Na noite de 18 de dezembro, cerca de seis integrantes desta quadrilha renderam o vigia de um condomínio residencial localizado na Vila Samaritana, em Bauru, mas não obtiveram sucesso na tentativa de roubo, fugindo em seguida a bordo de dois veículos.

Dois dias depois, eles renderam um casal de empresários no momento em que chegavam a uma chácara no Vale São Luiz, zona rural de Bauru. As vítimas, que estiveram na DIG na tarde de ontem para fazer o reconhecimento dos indivíduos, relataram ao JC os momentos que passaram com os assaltantes, definidos por eles como “tortura”.

“Era pouco mais de 23h quando chegamos na chácara, com os vidros da Captiva fechados. Logo que eu acionei o portão eletrônico, notei dois carros estacionarem atrás de mim, mas com os faróis apagados. Os assaltantes estavam encapuzados e começaram a bater nos vidros do carro, dizendo que eram da Polícia Federal. Logo imaginei que era um assalto. Eles nos levaram para o interior da casa e nos amarraram”, contou o homem, que pediu sigilo da identidade.

Teve início então a sessão de terror. O casal foi intimidado a dar R$ 400 mil que estariam escondidos no interior da casa. “Eles pediam os R$ 400 mil, diziam que a informação que eles receberam era de que nós tínhamos muito dinheiro em casa e até barras de ouro. Não tínhamos dinheiro nenhum e eles começaram a nos agredir e fazer ameaças de morte”, contou a mulher.

“Eles me deram muitos chutes na costela, ameaçaram cortar os dedos e a orelha da minha mulher, eu achei que íamos morrer. Eles falavam o tempo todo que iam nos matar. Até que nos colocaram no carro e, depois de muitas voltas, nos deixaram em um matagal”, acrescentou o homem.

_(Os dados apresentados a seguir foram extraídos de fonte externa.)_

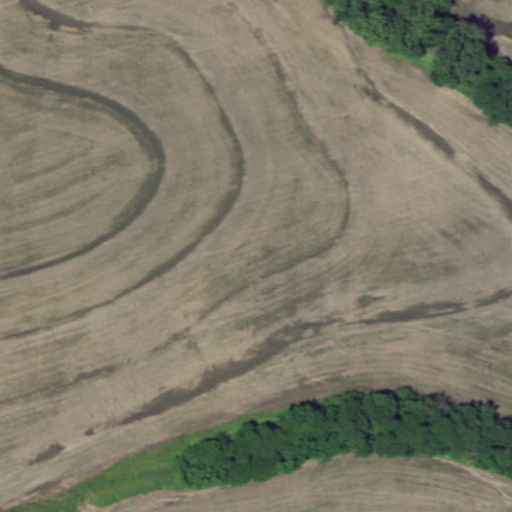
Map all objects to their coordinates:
crop: (235, 225)
crop: (360, 490)
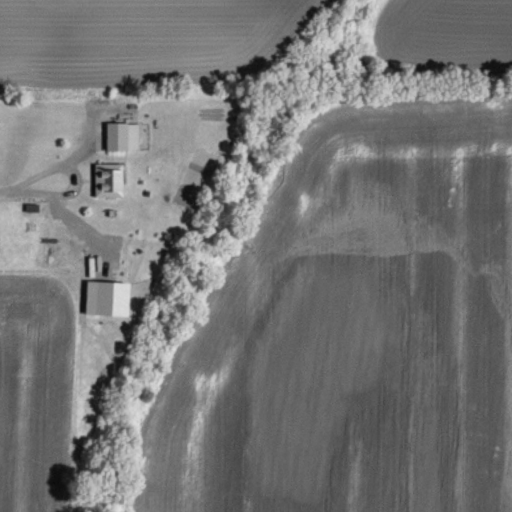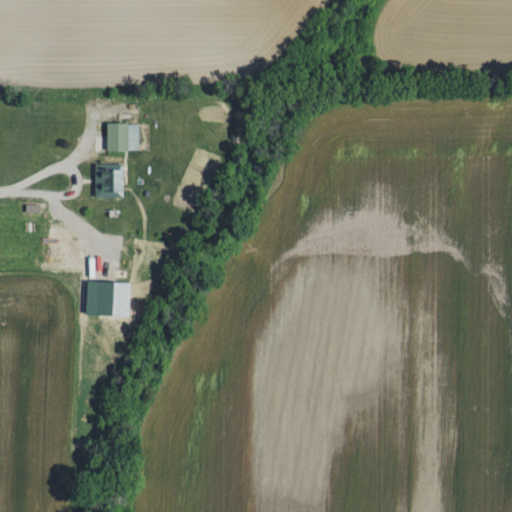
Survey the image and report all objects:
building: (124, 136)
building: (109, 181)
road: (37, 191)
building: (108, 297)
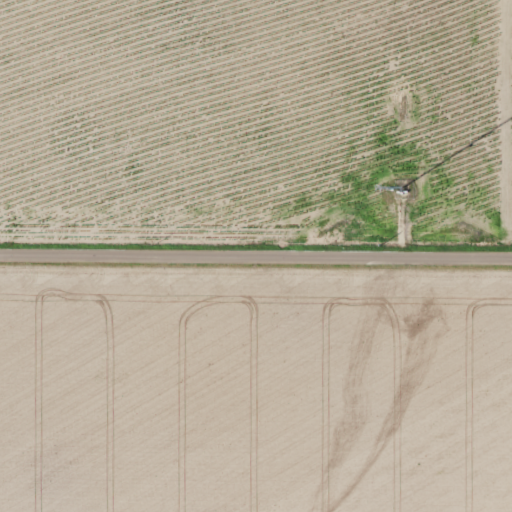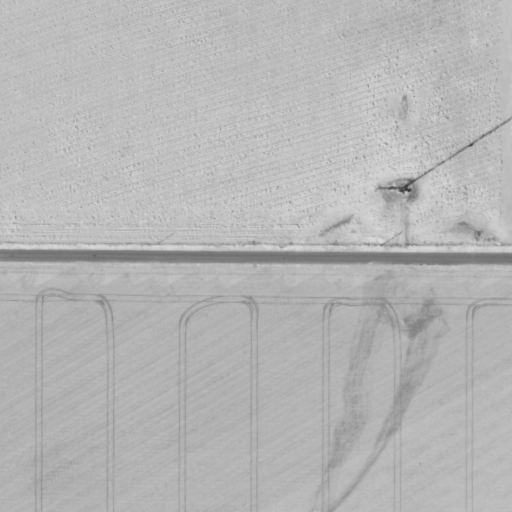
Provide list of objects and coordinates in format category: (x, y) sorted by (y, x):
road: (256, 256)
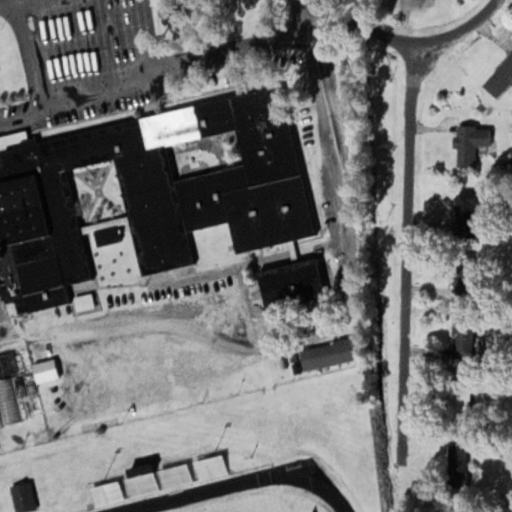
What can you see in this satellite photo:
road: (369, 19)
road: (459, 29)
parking lot: (84, 42)
road: (25, 57)
road: (169, 76)
building: (499, 76)
parking lot: (120, 99)
parking lot: (15, 110)
building: (468, 143)
building: (156, 189)
building: (152, 193)
road: (408, 248)
building: (289, 283)
building: (298, 283)
road: (321, 334)
building: (461, 339)
building: (327, 353)
building: (333, 353)
building: (48, 369)
building: (457, 399)
building: (8, 400)
building: (10, 409)
building: (1, 412)
building: (457, 469)
building: (157, 478)
track: (248, 493)
building: (22, 496)
building: (26, 497)
track: (250, 498)
park: (258, 501)
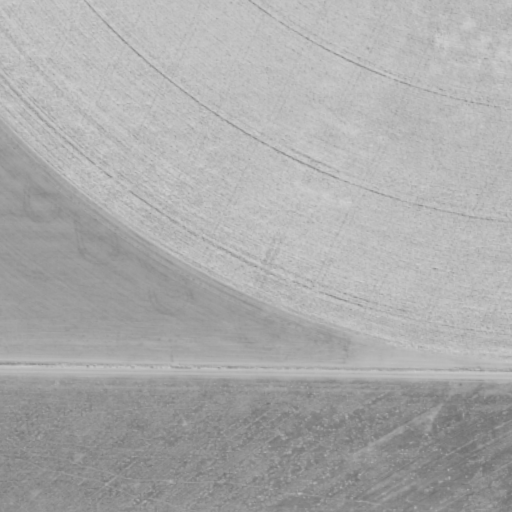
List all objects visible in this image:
crop: (257, 176)
crop: (256, 464)
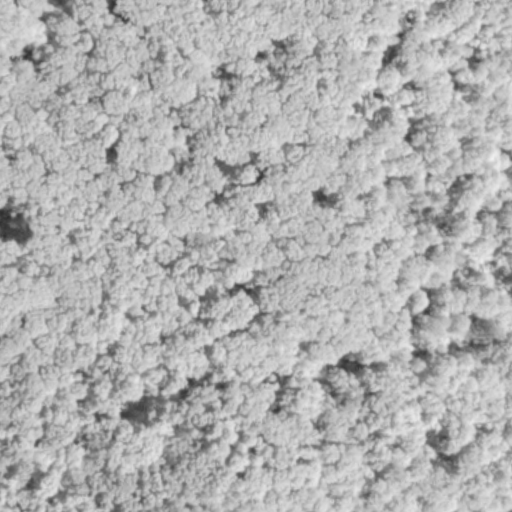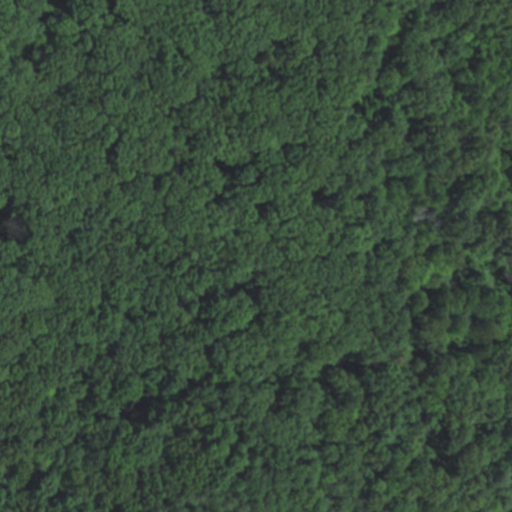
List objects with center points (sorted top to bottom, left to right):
park: (255, 256)
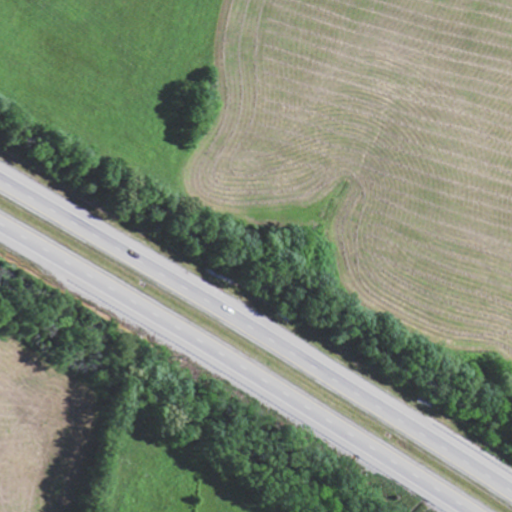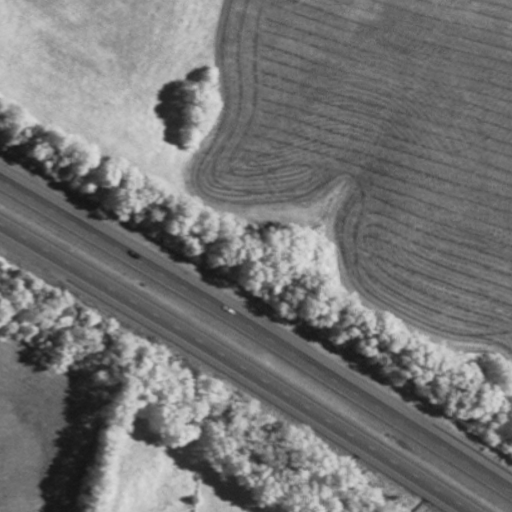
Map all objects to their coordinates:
road: (258, 328)
road: (238, 362)
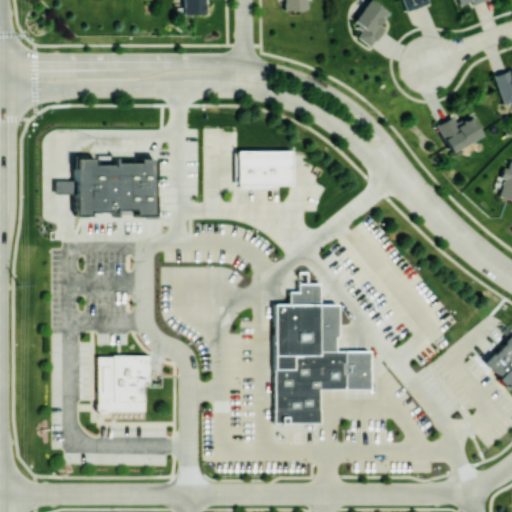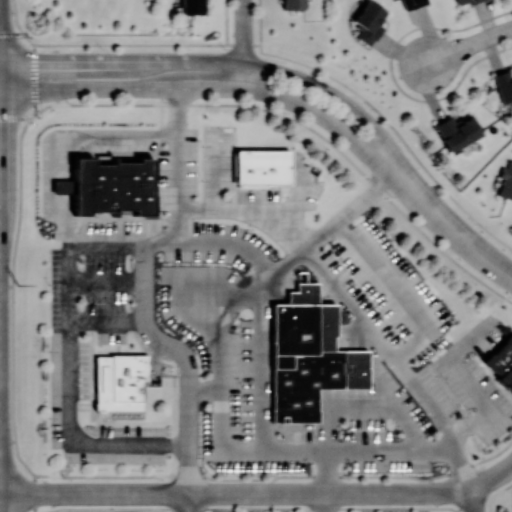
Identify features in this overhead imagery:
building: (466, 1)
building: (412, 3)
building: (292, 4)
building: (191, 6)
road: (245, 16)
building: (368, 21)
road: (226, 22)
road: (260, 22)
road: (469, 45)
road: (0, 46)
road: (38, 60)
traffic signals: (46, 60)
road: (160, 60)
road: (243, 61)
building: (504, 86)
road: (29, 88)
road: (150, 88)
road: (335, 94)
road: (325, 117)
traffic signals: (0, 126)
building: (457, 130)
road: (134, 133)
building: (261, 167)
road: (51, 177)
building: (506, 179)
building: (109, 186)
road: (351, 206)
road: (248, 211)
road: (480, 223)
road: (450, 225)
road: (107, 241)
road: (163, 241)
road: (14, 253)
road: (284, 265)
power tower: (18, 284)
road: (0, 286)
road: (397, 293)
road: (107, 324)
road: (263, 334)
road: (221, 342)
road: (165, 343)
road: (383, 347)
building: (308, 355)
building: (119, 381)
road: (69, 401)
road: (222, 441)
road: (189, 469)
road: (464, 469)
road: (325, 472)
road: (492, 478)
road: (0, 492)
road: (329, 492)
road: (7, 493)
road: (19, 493)
road: (107, 493)
road: (471, 499)
road: (189, 502)
road: (325, 502)
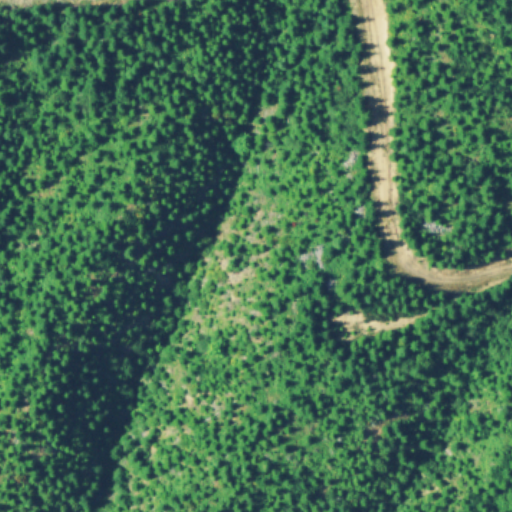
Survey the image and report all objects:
road: (382, 177)
road: (424, 304)
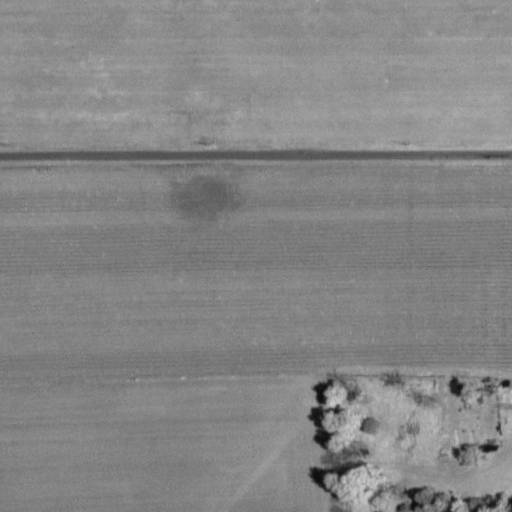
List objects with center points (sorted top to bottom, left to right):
road: (255, 152)
crop: (240, 238)
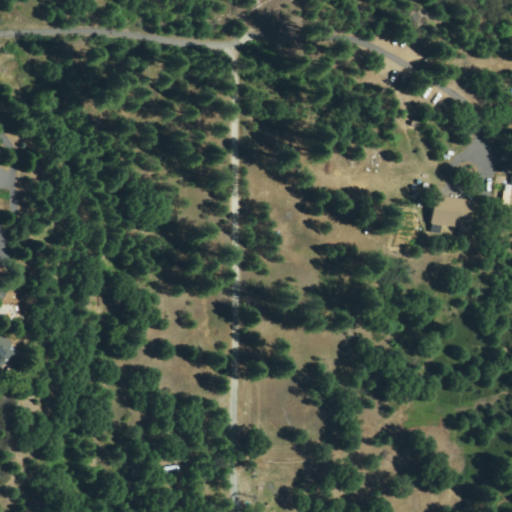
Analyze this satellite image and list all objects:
road: (150, 43)
building: (507, 195)
building: (508, 199)
building: (450, 211)
building: (452, 211)
building: (5, 350)
building: (4, 351)
building: (171, 467)
building: (170, 468)
building: (137, 472)
building: (171, 474)
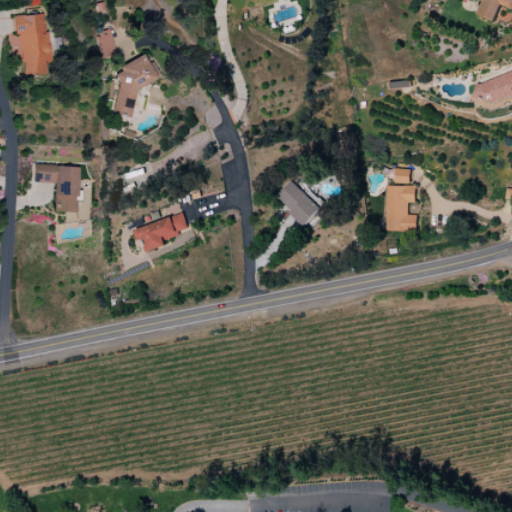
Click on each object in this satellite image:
building: (492, 8)
building: (31, 43)
building: (103, 44)
road: (235, 63)
building: (130, 86)
building: (494, 89)
road: (3, 128)
road: (237, 138)
road: (5, 155)
building: (399, 175)
building: (59, 185)
road: (223, 202)
building: (297, 203)
building: (399, 209)
road: (475, 209)
road: (8, 224)
building: (160, 232)
road: (256, 303)
park: (21, 496)
parking lot: (321, 499)
road: (331, 502)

A esposa dele afirma, agora aliviada: “Não aconteceu nada pela minha fé. Pedia a Deus o tempo todo que não fizessem nada de ruim conosco. Demos a eles cerca de R$ 1 mil que estavam com o meu marido e, depois de nos deixar no mato perto de um riacho, eles foram embora com o nosso carro. Sabendo que eles estão presos, ficamos mais tranquilos”.

No início da manhã do dia seguinte ao crime, a Polícia Militar localizou a Captiva das vítimas totalmente incendiada, abandonada nas imediações de um condomínio de chácaras entre Bauru e Marília. Durante a ação, segundo as vítimas, os bandidos usaram um rádio HT sintonizado na frequência da PM, outra característica de atuação da quadrilha.